Re: setting up raid10 with more than 4 drives

From: PFC <lists(at)peufeu(dot)com>
To: "Luke Lonergan" <LLonergan(at)greenplum(dot)com>, "Michael Stone" <mstone+postgres(at)mathom(dot)us>, pgsql-performance(at)postgresql(dot)org
Subject: Re: setting up raid10 with more than 4 drives
Date: 2007-05-30 15:31:58
Message-ID: op.ts5b3kikcigqcu@apollo13
Views: Raw Message | Whole Thread | Download mbox | Resend email
Thread:
Lists: pgsql-performance

On Wed, 30 May 2007 16:36:48 +0200, Luke Lonergan
<LLonergan(at)greenplum(dot)com> wrote:

>> I don't see how that's better at all; in fact, it reduces to
>> exactly the same problem: given two pieces of data which
>> disagree, which is right?
>
> The one that matches the checksum.

- postgres tells OS "write this block"
- OS sends block to drives A and B
- drive A happens to be lucky and seeks faster, writes data
- student intern carrying pizzas for senior IT staff trips over power
cord*
- boom
- drive B still has old block

Both blocks have correct checksum, so only a version counter/timestamp
could tell.
Fortunately if fsync() is honored correctly (did you check ?) postgres
will zap such errors in recovery.

Smart RAID1 or 0+1 controllers (including software RAID) will distribute
random reads to both disks (but not writes obviously).

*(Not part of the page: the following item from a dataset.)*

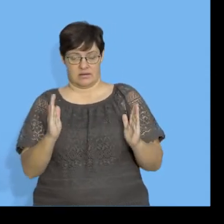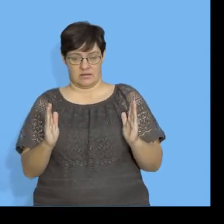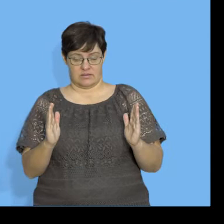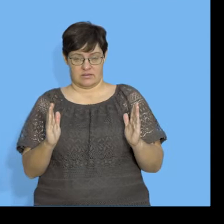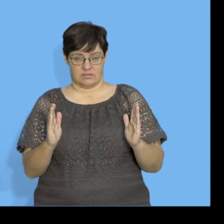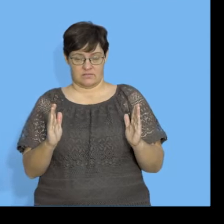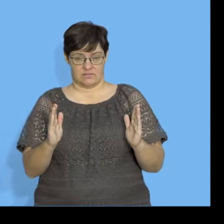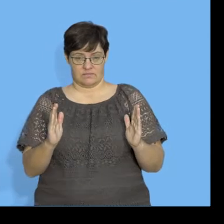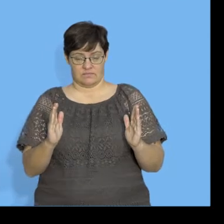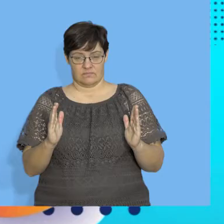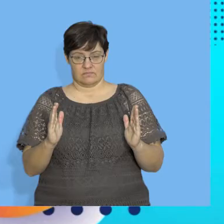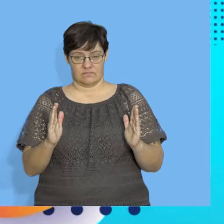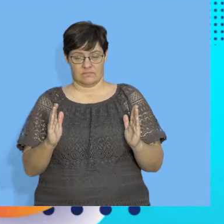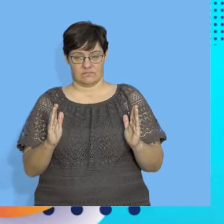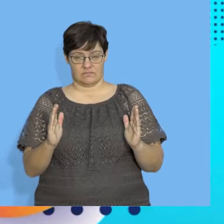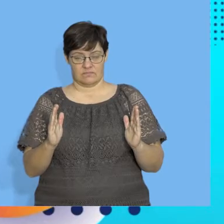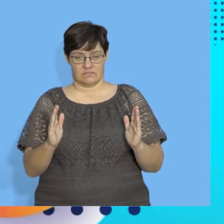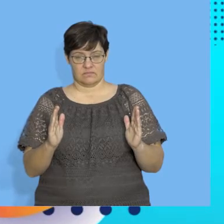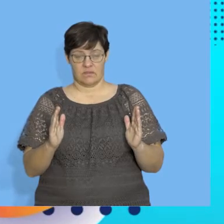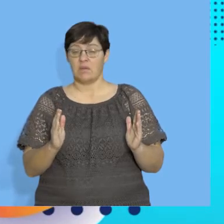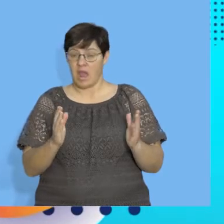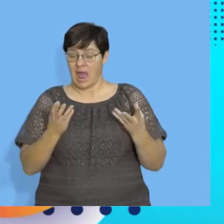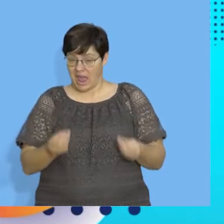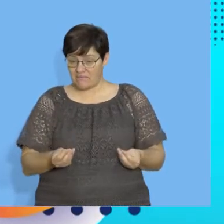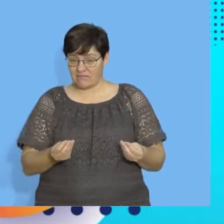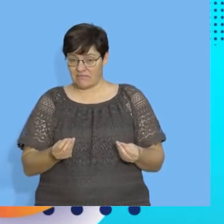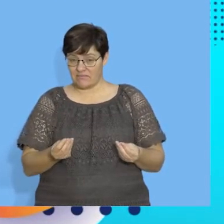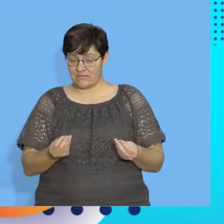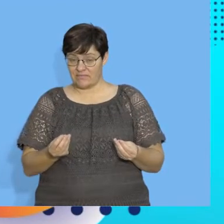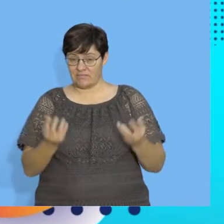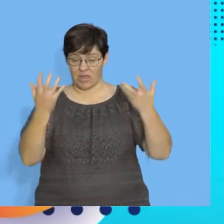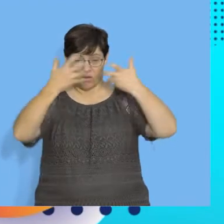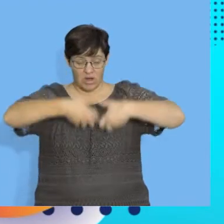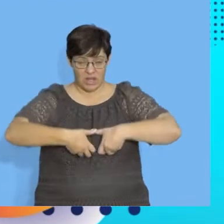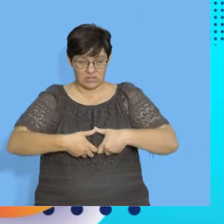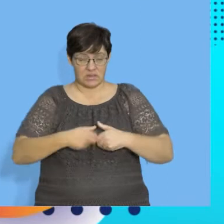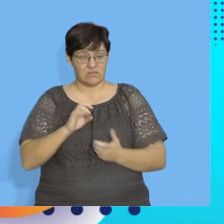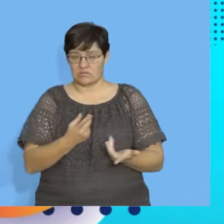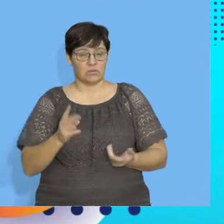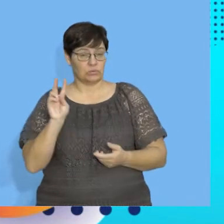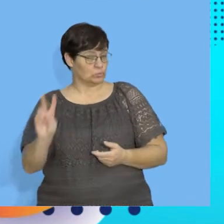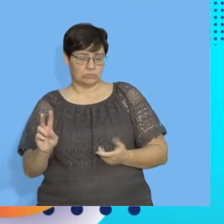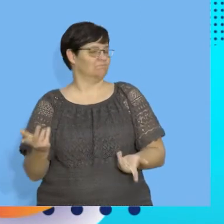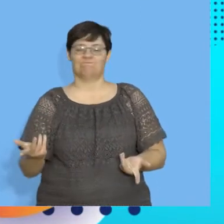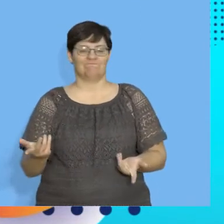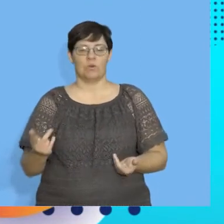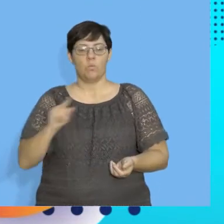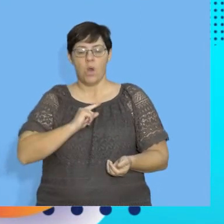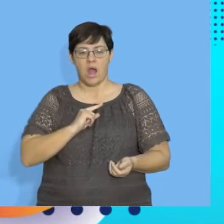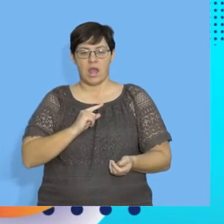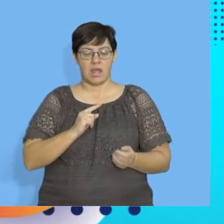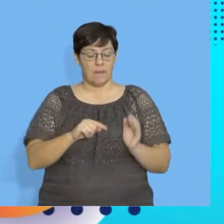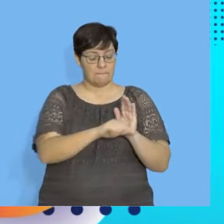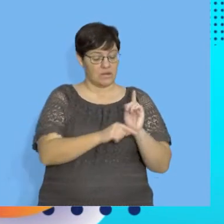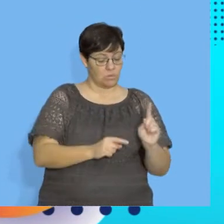the correlation coefficient, can I come with a correlation coefficient of 2? No. Because 2 is not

* = this happened at my old job, yes they had a very frightening server
room, or more precisely "cave" ; I never went there, I didn't want to be
the one fired for tripping over the wire...

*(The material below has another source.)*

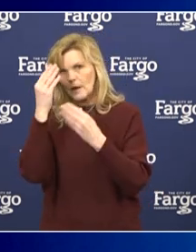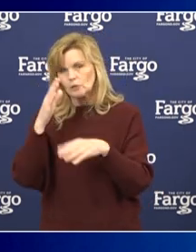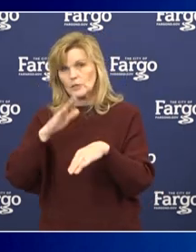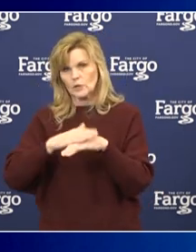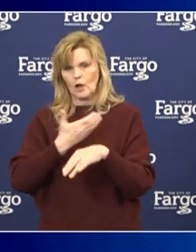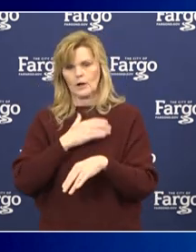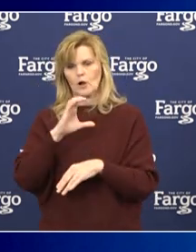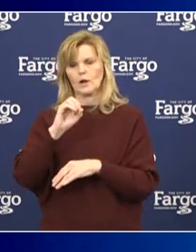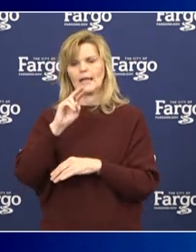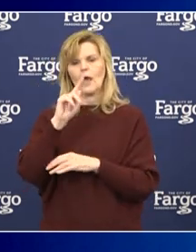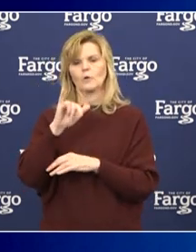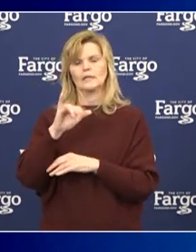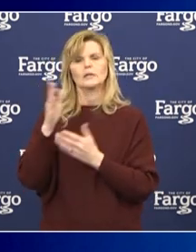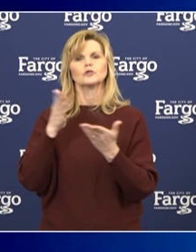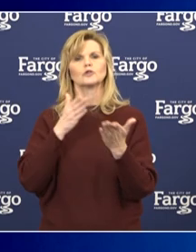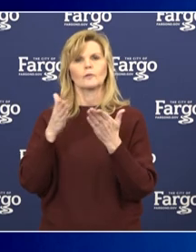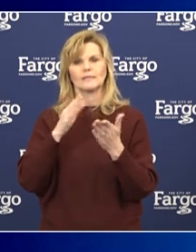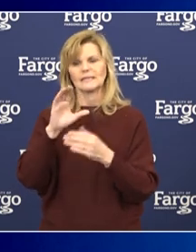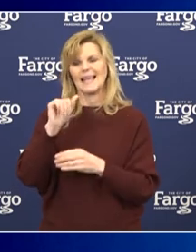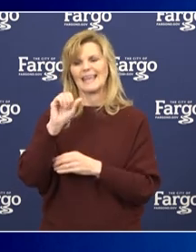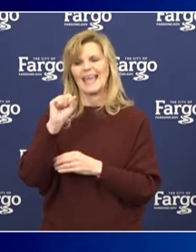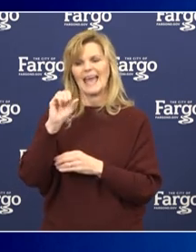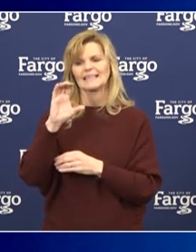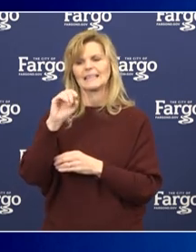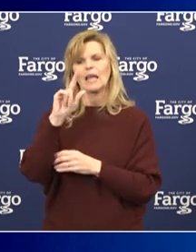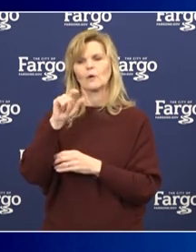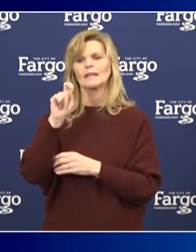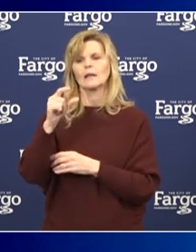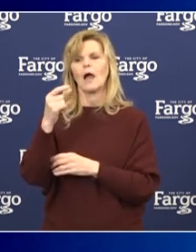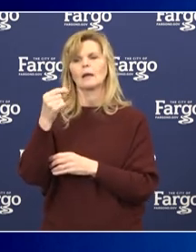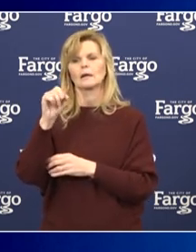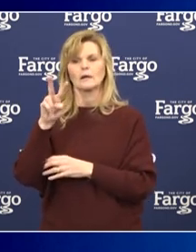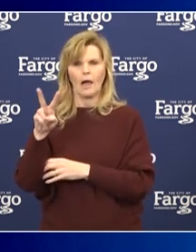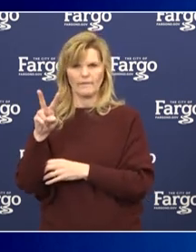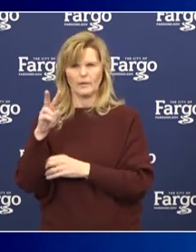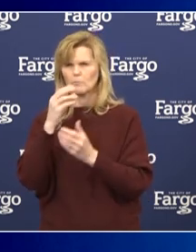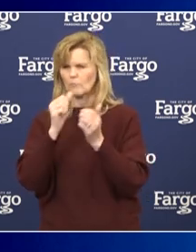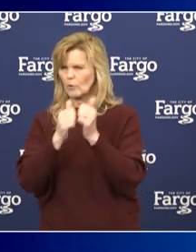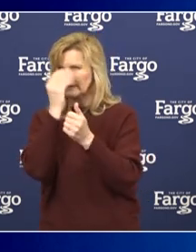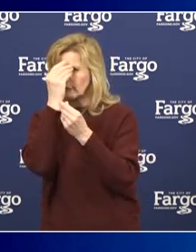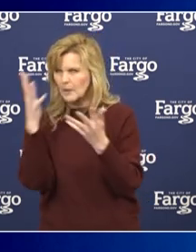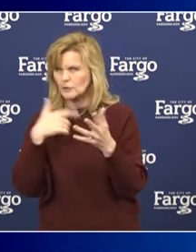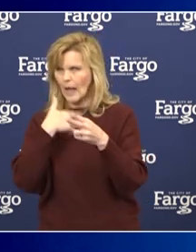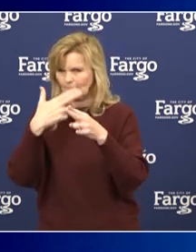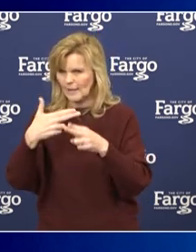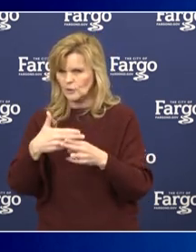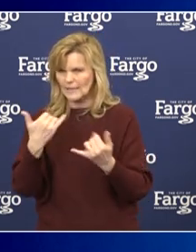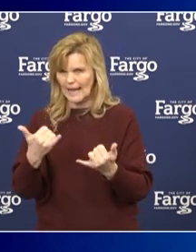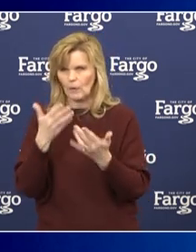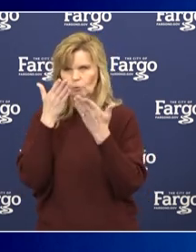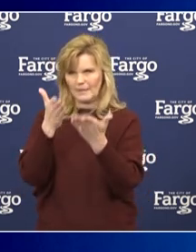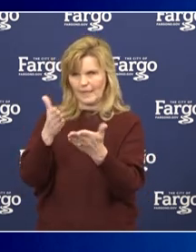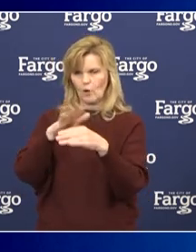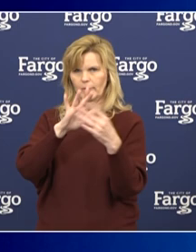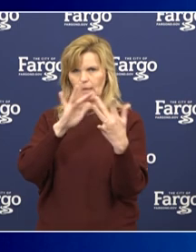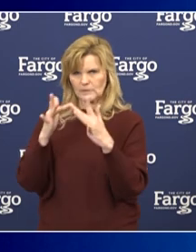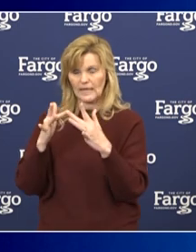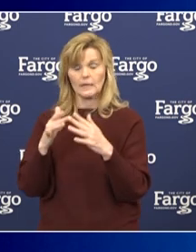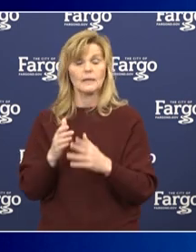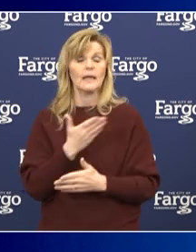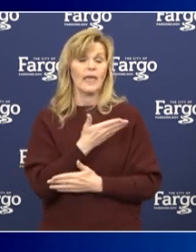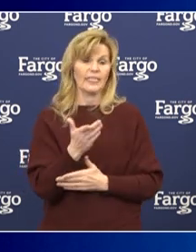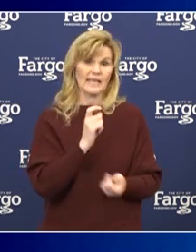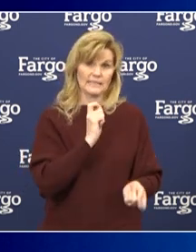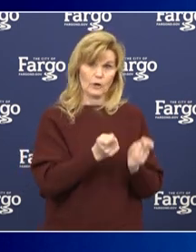services at CassCountyND.gov. You can also, of course, stay up to date. With any changes which are happening by the hour at at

From Linux Software RAID howto :

- benchmarking (quite brief !)
http://unthought.net/Software-RAID.HOWTO/Software-RAID.HOWTO-9.html#ss9.5

- read "Data Scrubbing" here :
http://gentoo-wiki.com/HOWTO_Install_on_Software_RAID

- yeah but does it work ? (scary)
http://bugs.donarmstrong.com/cgi-bin/bugreport.cgi?bug=405919

md/sync_action
This can be used to monitor and control the resync/recovery
process of MD. In particular, writing "check" here will cause
the array to read all data block and check that they are
consistent (e.g. parity is correct, or all mirror replicas are
the same). Any discrepancies found are NOT corrected.

A count of problems found will be stored in md/mismatch_count.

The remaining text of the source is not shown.